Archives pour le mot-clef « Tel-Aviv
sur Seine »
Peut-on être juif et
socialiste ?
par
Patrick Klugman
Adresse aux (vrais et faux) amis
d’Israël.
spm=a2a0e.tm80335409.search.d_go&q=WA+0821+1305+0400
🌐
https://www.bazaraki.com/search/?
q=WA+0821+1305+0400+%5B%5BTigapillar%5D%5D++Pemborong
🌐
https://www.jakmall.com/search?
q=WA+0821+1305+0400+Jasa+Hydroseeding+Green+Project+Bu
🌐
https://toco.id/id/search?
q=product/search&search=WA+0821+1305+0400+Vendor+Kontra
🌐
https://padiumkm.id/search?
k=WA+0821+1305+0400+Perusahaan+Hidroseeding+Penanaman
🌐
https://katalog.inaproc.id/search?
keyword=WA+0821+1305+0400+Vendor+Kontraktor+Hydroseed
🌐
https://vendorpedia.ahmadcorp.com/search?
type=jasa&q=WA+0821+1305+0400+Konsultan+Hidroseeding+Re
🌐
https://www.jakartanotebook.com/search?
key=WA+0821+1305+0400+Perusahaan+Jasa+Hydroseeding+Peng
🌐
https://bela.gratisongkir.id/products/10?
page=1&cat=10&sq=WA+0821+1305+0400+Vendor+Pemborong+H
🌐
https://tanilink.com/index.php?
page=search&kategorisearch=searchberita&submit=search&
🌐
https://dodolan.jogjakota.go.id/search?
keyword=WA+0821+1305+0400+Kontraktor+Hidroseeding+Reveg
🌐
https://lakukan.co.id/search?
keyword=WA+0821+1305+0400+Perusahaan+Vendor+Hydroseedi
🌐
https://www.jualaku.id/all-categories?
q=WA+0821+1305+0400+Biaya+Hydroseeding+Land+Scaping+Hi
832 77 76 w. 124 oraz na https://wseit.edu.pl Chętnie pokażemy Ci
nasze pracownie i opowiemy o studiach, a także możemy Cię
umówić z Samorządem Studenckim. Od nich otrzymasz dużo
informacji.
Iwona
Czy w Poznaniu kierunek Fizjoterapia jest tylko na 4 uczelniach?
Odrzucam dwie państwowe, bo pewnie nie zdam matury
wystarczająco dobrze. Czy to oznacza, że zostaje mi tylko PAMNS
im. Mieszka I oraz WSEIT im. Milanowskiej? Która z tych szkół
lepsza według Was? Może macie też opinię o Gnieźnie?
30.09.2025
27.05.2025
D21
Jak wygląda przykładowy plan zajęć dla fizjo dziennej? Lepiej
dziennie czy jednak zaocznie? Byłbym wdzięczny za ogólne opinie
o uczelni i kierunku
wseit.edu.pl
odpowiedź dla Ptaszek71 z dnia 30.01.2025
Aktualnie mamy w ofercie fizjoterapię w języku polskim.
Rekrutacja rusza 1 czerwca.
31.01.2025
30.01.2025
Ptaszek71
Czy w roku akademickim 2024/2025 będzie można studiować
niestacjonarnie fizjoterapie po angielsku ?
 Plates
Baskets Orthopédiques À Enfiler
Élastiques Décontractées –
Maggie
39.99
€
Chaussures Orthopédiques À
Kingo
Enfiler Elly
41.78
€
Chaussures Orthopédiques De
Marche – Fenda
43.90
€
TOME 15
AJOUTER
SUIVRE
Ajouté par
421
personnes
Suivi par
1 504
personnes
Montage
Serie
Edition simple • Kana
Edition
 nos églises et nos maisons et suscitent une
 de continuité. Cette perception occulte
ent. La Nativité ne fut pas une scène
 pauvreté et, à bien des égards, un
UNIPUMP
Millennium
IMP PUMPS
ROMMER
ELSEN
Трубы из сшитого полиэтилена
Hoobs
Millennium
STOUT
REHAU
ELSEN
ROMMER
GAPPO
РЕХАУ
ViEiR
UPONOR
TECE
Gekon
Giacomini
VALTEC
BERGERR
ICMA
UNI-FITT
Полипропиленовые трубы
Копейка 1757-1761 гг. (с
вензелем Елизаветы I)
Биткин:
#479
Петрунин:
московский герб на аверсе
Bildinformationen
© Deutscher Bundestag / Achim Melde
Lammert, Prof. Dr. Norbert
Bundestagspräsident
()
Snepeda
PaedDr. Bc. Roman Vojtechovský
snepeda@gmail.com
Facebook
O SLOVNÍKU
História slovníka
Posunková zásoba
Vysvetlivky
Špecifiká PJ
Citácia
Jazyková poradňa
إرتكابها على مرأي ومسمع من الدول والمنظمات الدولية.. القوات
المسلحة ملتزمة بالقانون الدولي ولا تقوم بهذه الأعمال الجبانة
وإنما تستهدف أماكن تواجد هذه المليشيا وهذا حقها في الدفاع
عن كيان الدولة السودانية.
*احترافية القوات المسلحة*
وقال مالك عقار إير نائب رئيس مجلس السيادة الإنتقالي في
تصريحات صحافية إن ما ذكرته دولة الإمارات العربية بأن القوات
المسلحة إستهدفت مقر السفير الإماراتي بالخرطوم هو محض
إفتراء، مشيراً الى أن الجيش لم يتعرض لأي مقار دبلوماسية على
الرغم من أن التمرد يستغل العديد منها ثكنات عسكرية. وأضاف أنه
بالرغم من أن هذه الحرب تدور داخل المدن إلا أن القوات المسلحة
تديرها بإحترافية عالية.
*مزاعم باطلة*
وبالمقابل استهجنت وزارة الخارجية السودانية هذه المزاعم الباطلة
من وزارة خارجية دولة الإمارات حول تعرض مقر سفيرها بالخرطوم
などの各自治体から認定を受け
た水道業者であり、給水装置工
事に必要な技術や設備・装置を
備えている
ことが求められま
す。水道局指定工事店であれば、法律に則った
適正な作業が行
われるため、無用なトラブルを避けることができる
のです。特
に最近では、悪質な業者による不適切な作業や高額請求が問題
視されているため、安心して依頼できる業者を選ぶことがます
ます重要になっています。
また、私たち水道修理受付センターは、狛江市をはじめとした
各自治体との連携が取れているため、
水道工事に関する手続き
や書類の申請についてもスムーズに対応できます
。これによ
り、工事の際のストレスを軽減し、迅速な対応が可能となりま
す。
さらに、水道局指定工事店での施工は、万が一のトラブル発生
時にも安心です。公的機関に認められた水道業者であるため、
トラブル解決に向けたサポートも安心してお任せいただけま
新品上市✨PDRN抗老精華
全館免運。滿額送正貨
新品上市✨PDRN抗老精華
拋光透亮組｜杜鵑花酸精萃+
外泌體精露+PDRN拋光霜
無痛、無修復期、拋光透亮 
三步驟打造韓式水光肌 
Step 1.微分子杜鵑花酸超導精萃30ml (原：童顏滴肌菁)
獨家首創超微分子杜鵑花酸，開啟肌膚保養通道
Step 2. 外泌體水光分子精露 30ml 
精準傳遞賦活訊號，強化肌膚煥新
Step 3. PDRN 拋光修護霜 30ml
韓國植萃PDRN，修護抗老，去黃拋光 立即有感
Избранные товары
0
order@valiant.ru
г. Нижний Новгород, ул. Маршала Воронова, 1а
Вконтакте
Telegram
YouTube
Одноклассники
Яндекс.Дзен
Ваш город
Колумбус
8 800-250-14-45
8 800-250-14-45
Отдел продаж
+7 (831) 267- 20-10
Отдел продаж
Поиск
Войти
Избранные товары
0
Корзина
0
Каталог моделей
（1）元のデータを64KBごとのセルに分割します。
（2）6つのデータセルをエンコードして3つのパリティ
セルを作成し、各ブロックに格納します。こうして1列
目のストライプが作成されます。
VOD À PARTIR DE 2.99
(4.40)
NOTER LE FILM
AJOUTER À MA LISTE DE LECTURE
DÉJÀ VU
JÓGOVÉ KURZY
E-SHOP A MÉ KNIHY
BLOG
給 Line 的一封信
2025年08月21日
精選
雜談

What is expected
Retype every line of text in the entries above, keeping each character and line break unchanged.

Exercise output
Archives pour le mot-clef « Tel-Aviv
sur Seine »
Peut-on être juif et
socialiste ?
par
Patrick Klugman
Adresse aux (vrais et faux) amis
d’Israël.
spm=a2a0e.tm80335409.search.d_go&q=WA+0821+1305+0400
🌐
https://www.bazaraki.com/search/?
q=WA+0821+1305+0400+%5B%5BTigapillar%5D%5D++Pemborong
🌐
https://www.jakmall.com/search?
q=WA+0821+1305+0400+Jasa+Hydroseeding+Green+Project+Bu
🌐
https://toco.id/id/search?
q=product/search&search=WA+0821+1305+0400+Vendor+Kontra
🌐
https://padiumkm.id/search?
k=WA+0821+1305+0400+Perusahaan+Hidroseeding+Penanaman
🌐
https://katalog.inaproc.id/search?
keyword=WA+0821+1305+0400+Vendor+Kontraktor+Hydroseed
🌐
https://vendorpedia.ahmadcorp.com/search?
type=jasa&q=WA+0821+1305+0400+Konsultan+Hidroseeding+Re
🌐
https://www.jakartanotebook.com/search?
key=WA+0821+1305+0400+Perusahaan+Jasa+Hydroseeding+Peng
🌐
https://bela.gratisongkir.id/products/10?
page=1&cat=10&sq=WA+0821+1305+0400+Vendor+Pemborong+H
🌐
https://tanilink.com/index.php?
page=search&kategorisearch=searchberita&submit=search&
🌐
https://dodolan.jogjakota.go.id/search?
keyword=WA+0821+1305+0400+Kontraktor+Hidroseeding+Reveg
🌐
https://lakukan.co.id/search?
keyword=WA+0821+1305+0400+Perusahaan+Vendor+Hydroseedi
🌐
https://www.jualaku.id/all-categories?
q=WA+0821+1305+0400+Biaya+Hydroseeding+Land+Scaping+Hi
832 77 76 w. 124 oraz na https://wseit.edu.pl Chętnie pokażemy Ci
nasze pracownie i opowiemy o studiach, a także możemy Cię
umówić z Samorządem Studenckim. Od nich otrzymasz dużo
informacji.
Iwona
Czy w Poznaniu kierunek Fizjoterapia jest tylko na 4 uczelniach?
Odrzucam dwie państwowe, bo pewnie nie zdam matury
wystarczająco dobrze. Czy to oznacza, że zostaje mi tylko PAMNS
im. Mieszka I oraz WSEIT im. Milanowskiej? Która z tych szkół
lepsza według Was? Może macie też opinię o Gnieźnie?
30.09.2025
27.05.2025
D21
Jak wygląda przykładowy plan zajęć dla fizjo dziennej? Lepiej
dziennie czy jednak zaocznie? Byłbym wdzięczny za ogólne opinie
o uczelni i kierunku
wseit.edu.pl
odpowiedź dla Ptaszek71 z dnia 30.01.2025
Aktualnie mamy w ofercie fizjoterapię w języku polskim.
Rekrutacja rusza 1 czerwca.
31.01.2025
30.01.2025
Ptaszek71
Czy w roku akademickim 2024/2025 będzie można studiować
niestacjonarnie fizjoterapie po angielsku ?
 Plates
Baskets Orthopédiques À Enfiler
Élastiques Décontractées –
Maggie
39.99
€
Chaussures Orthopédiques À
Kingo
Enfiler Elly
41.78
€
Chaussures Orthopédiques De
Marche – Fenda
43.90
€
TOME 15
AJOUTER
SUIVRE
Ajouté par
421
personnes
Suivi par
1 504
personnes
Montage
Serie
Edition simple • Kana
Edition
 nos églises et nos maisons et suscitent une
 de continuité. Cette perception occulte
ent. La Nativité ne fut pas une scène
 pauvreté et, à bien des égards, un
UNIPUMP
Millennium
IMP PUMPS
ROMMER
ELSEN
Трубы из сшитого полиэтилена
Hoobs
Millennium
STOUT
REHAU
ELSEN
ROMMER
GAPPO
РЕХАУ
ViEiR
UPONOR
TECE
Gekon
Giacomini
VALTEC
BERGERR
ICMA
UNI-FITT
Полипропиленовые трубы
Копейка 1757-1761 гг. (с
вензелем Елизаветы I)
Биткин:
#479
Петрунин:
московский герб на аверсе
Bildinformationen
© Deutscher Bundestag / Achim Melde
Lammert, Prof. Dr. Norbert
Bundestagspräsident
()
Snepeda
PaedDr. Bc. Roman Vojtechovský
snepeda@gmail.com
Facebook
O SLOVNÍKU
História slovníka
Posunková zásoba
Vysvetlivky
Špecifiká PJ
Citácia
Jazyková poradňa
إرتكابها على مرأي ومسمع من الدول والمنظمات الدولية.. القوات
المسلحة ملتزمة بالقانون الدولي ولا تقوم بهذه الأعمال الجبانة
وإنما تستهدف أماكن تواجد هذه المليشيا وهذا حقها في الدفاع
عن كيان الدولة السودانية.
*احترافية القوات المسلحة*
وقال مالك عقار إير نائب رئيس مجلس السيادة الإنتقالي في
تصريحات صحافية إن ما ذكرته دولة الإمارات العربية بأن القوات
المسلحة إستهدفت مقر السفير الإماراتي بالخرطوم هو محض
إفتراء، مشيراً الى أن الجيش لم يتعرض لأي مقار دبلوماسية على
الرغم من أن التمرد يستغل العديد منها ثكنات عسكرية. وأضاف أنه
بالرغم من أن هذه الحرب تدور داخل المدن إلا أن القوات المسلحة
تديرها بإحترافية عالية.
*مزاعم باطلة*
وبالمقابل استهجنت وزارة الخارجية السودانية هذه المزاعم الباطلة
من وزارة خارجية دولة الإمارات حول تعرض مقر سفيرها بالخرطوم
などの各自治体から認定を受け
た水道業者であり、給水装置工
事に必要な技術や設備・装置を
備えている
ことが求められま
す。水道局指定工事店であれば、法律に則った
適正な作業が行
われるため、無用なトラブルを避けることができる
のです。特
に最近では、悪質な業者による不適切な作業や高額請求が問題
視されているため、安心して依頼できる業者を選ぶことがます
ます重要になっています。
また、私たち水道修理受付センターは、狛江市をはじめとした
各自治体との連携が取れているため、
水道工事に関する手続き
や書類の申請についてもスムーズに対応できます
。これによ
り、工事の際のストレスを軽減し、迅速な対応が可能となりま
す。
さらに、水道局指定工事店での施工は、万が一のトラブル発生
時にも安心です。公的機関に認められた水道業者であるため、
トラブル解決に向けたサポートも安心してお任せいただけま
新品上市✨PDRN抗老精華
全館免運。滿額送正貨
新品上市✨PDRN抗老精華
拋光透亮組｜杜鵑花酸精萃+
外泌體精露+PDRN拋光霜
無痛、無修復期、拋光透亮 
三步驟打造韓式水光肌 
Step 1.微分子杜鵑花酸超導精萃30ml (原：童顏滴肌菁)
獨家首創超微分子杜鵑花酸，開啟肌膚保養通道
Step 2. 外泌體水光分子精露 30ml 
精準傳遞賦活訊號，強化肌膚煥新
Step 3. PDRN 拋光修護霜 30ml
韓國植萃PDRN，修護抗老，去黃拋光 立即有感
Избранные товары
0
order@valiant.ru
г. Нижний Новгород, ул. Маршала Воронова, 1а
Вконтакте
Telegram
YouTube
Одноклассники
Яндекс.Дзен
Ваш город
Колумбус
8 800-250-14-45
8 800-250-14-45
Отдел продаж
+7 (831) 267- 20-10
Отдел продаж
Поиск
Войти
Избранные товары
0
Корзина
0
Каталог моделей
（1）元のデータを64KBごとのセルに分割します。
（2）6つのデータセルをエンコードして3つのパリティ
セルを作成し、各ブロックに格納します。こうして1列
目のストライプが作成されます。
VOD À PARTIR DE 2.99
(4.40)
NOTER LE FILM
AJOUTER À MA LISTE DE LECTURE
DÉJÀ VU
JÓGOVÉ KURZY
E-SHOP A MÉ KNIHY
BLOG
給 Line 的一封信
2025年08月21日
精選
雜談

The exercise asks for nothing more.